- [Parts of the exercise]:
1 - Answer these questions from the nostrification account:
(a) From which university and in what field did the writer graduate in Ukraine?
(b) Which university recognised the writer's Master's degree diploma?
(c) What academic degree does the writer hold now?
2 - Pick up the nostrification account after its last sentence and continue it.

Example of nostrification No. 1: my own
In Ukraine, I graduated in the field of Biochemistry from V. N. Karazin Kharkiv National University, School of Biology (it is a state university; in the “Top-200 Ukraine” rating conducted by the UNESCO Chair has been ranking third for several years among all Ukrainian HEIs). To be on the safe side, I decided to have my diploma recognised some years ago, when the nostrification of Ukrainian diplomas was not obligatory. My Master’s degree diploma was successfully recognised by Charles University in Prague as well as my academic degree title Mgr. I have already completed my postgraduate studies at Charles University and now I hold the academic degree of PhD.

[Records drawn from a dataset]

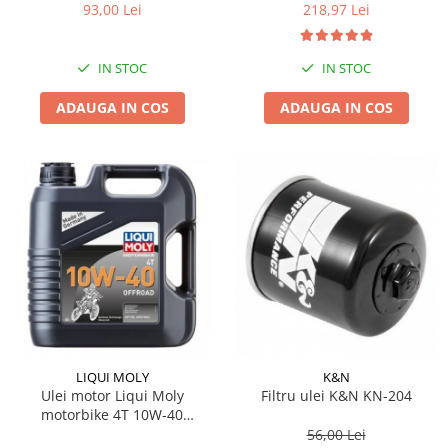
K2 Perie Curatat Lant W612
93,00 Lei
218,97 Lei
IN STOC
IN STOC
ADAUGA IN COS
ADAUGA IN COS
LIQUI MOLY
K&N
Ulei motor Liqui Moly
Filtru ulei K&N KN-204
motorbike 4T 10W-40
OFFROAD 4L
56,00 Lei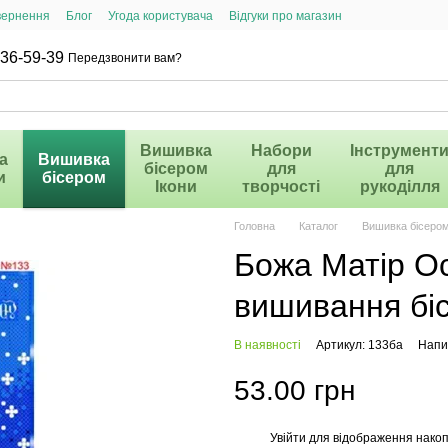
вернення
Блог
Угода користувача
Відгуки про магазин
36-59-39
Передзвонити вам?
Вишивка
Набори
Інструмент
а
Вишивка
бісером
для
для
и
бісером
Ікони
творчості
рукоділля
Головна
Каталог
Вишивка бісеро
Божа Матір О
вишивання біс
В наявності
Артикул: 133ба
Напис
53.00 грн
Увійти
для відображення накоп
%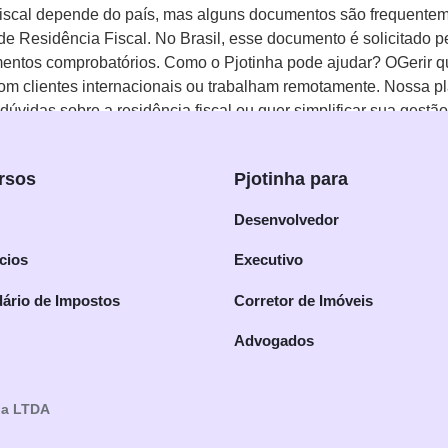
 fiscal depende do país, mas alguns documentos são frequentem
o de Residência Fiscal. No Brasil, esse documento é solicitado 
mentos comprobatórios. Como o Pjotinha pode ajudar? OGerir qu
om clientes internacionais ou trabalham remotamente. Nossa pl
m dúvidas sobre a residência fiscal ou quer simplificar sua ges
gestão empresarial. Lembre-se: Aqui quem manda no CNPJ é voc
rsos
Pjotinha para
Desenvolvedor
cios
Executivo
ário de Impostos
Corretor de Imóveis
Advogados
ia LTDA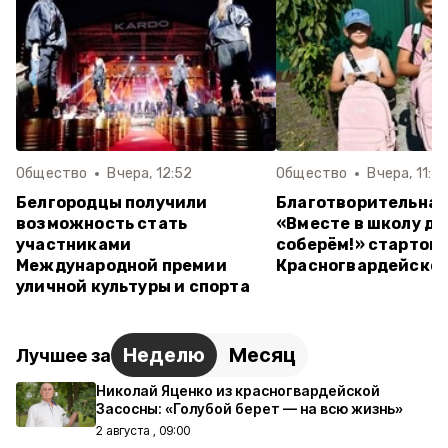
Общество
Вчера, 12:52
Общество
Вчера, 11:4
Белгородцы получили
Благотворительная
возможность стать
«Вместе в школу д
участниками
соберём!» стартова
Международной премии
Красногвардейском
уличной культуры и спорта
Неделю
Месяц
Лучшее за
Николай Яценко из красногвардейской
Засосны: «Голубой берет — на всю жизнь»
2 августа , 09:00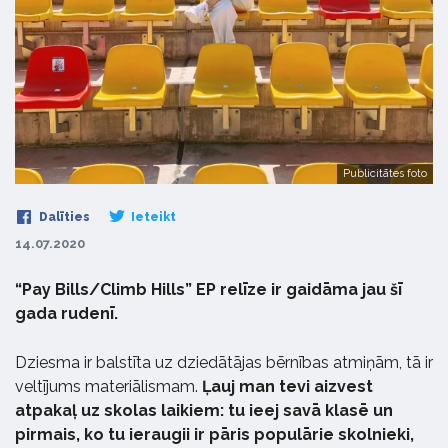
Publicitātes foto
Dalīties
Ieteikt
14.07.2020
“Pay Bills/Climb Hills” EP relīze ir gaidāma jau šī
gada rudenī.
Dziesma ir balstīta uz dziedātājas bērnības atmiņām, tā ir
veltījums materiālismam.
Ļauj man tevi aizvest
atpakaļ uz skolas laikiem: tu ieej savā klasē un
pirmais, ko tu ieraugii ir pāris populārie skolnieki,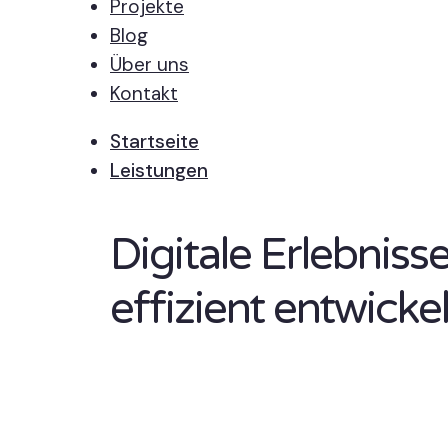
Projekte
Blog
Über uns
Kontakt
Startseite
Leistungen
Digitale Erlebnis
effizient entwickel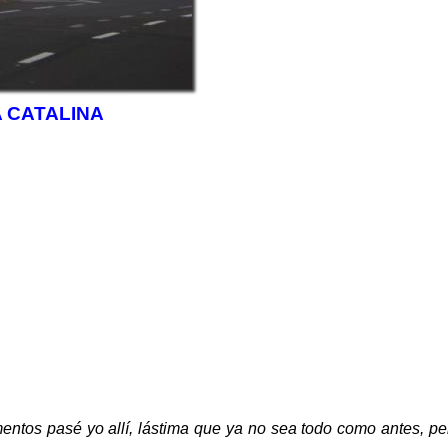
 CATALINA
entos pasé yo allí, lástima que ya no sea todo como antes, p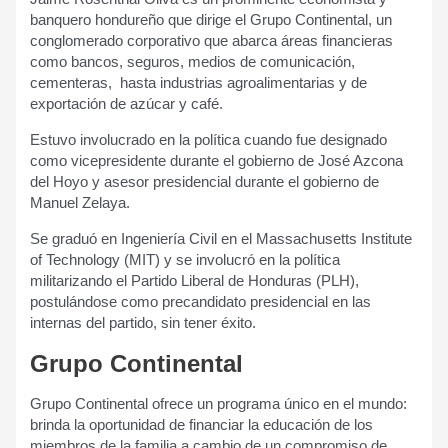
banquero hondureño que dirige el Grupo Continental, un
conglomerado corporativo que abarca áreas financieras
como bancos, seguros, medios de comunicación,
cementeras, hasta industrias agroalimentarias y de
exportación de azúcar y café.
Estuvo involucrado en la política cuando fue designado
como vicepresidente durante el gobierno de José Azcona
del Hoyo y asesor presidencial durante el gobierno de
Manuel Zelaya.
Se graduó en Ingeniería Civil en el Massachusetts Institute
of Technology (MIT) y se involucró en la política
militarizando el Partido Liberal de Honduras (PLH),
postulándose como precandidato presidencial en las
internas del partido, sin tener éxito.
Grupo Continental
Grupo Continental ofrece un programa único en el mundo:
brinda la oportunidad de financiar la educación de los
miembros de la familia a cambio de un compromiso de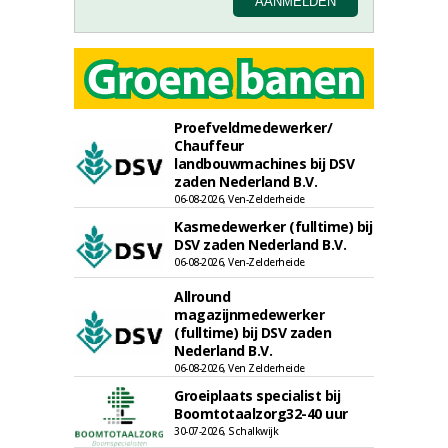
Proefveldmedewerker/
Chauffeur
landbouwmachines bij DSV
zaden Nederland B.V.
06-08-2026, Ven-Zelderheide
Kasmedewerker (fulltime) bij
DSV zaden Nederland B.V.
06-08-2026, Ven-Zelderheide
Allround
magazijnmedewerker
(fulltime) bij DSV zaden
Nederland B.V.
06-08-2026, Ven Zelderheide
Groeiplaats specialist bij
Boomtotaalzorg32-40 uur
30-07-2026, Schalkwijk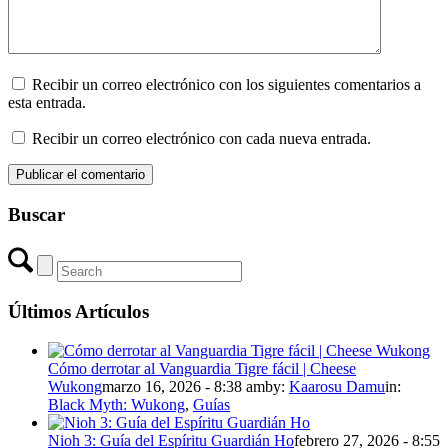
Recibir un correo electrónico con los siguientes comentarios a
esta entrada.
Recibir un correo electrónico con cada nueva entrada.
Buscar
Últimos Artículos
Cómo derrotar al Vanguardia Tigre fácil | Cheese
Wukong
marzo 16, 2026 - 8:38 am
by:
Kaarosu Damu
in:
Black Myth: Wukong
,
Guías
Nioh 3: Guía del Espíritu Guardián Ho
febrero 27, 2026 - 8:55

- [Numbered answers]:
1 -
(a) V. N. Karazin Kharkiv National University, School of Biology, in the field of Biochemistry.
(b) Charles University in Prague.
(c) PhD.

2 -
Example of nostrification No. 2
Galyna completed her Master’s degree also at V. N. Karazin Kharkiv National University, School of Philology. In 2012, she wanted to start her PhD studies at the Faculty of Arts, Charles University in Prague. She submitted a request for a recognition of her Master’s degree diploma. The diploma was acknowledged, but only the Bachelor’s degree. Galyna is now studzing two additional years of Master’s degree programme in the Czech Republic in order to have her education fully recognised and to be able to continue in postgraduate studies. It is a waste of time for her, since she has to study a slightly different Master’s degree programme instead of already working on her PhD project. The only positive outcome is that she will integrate better in the Czech environment and improve her knowledge of the Czech language.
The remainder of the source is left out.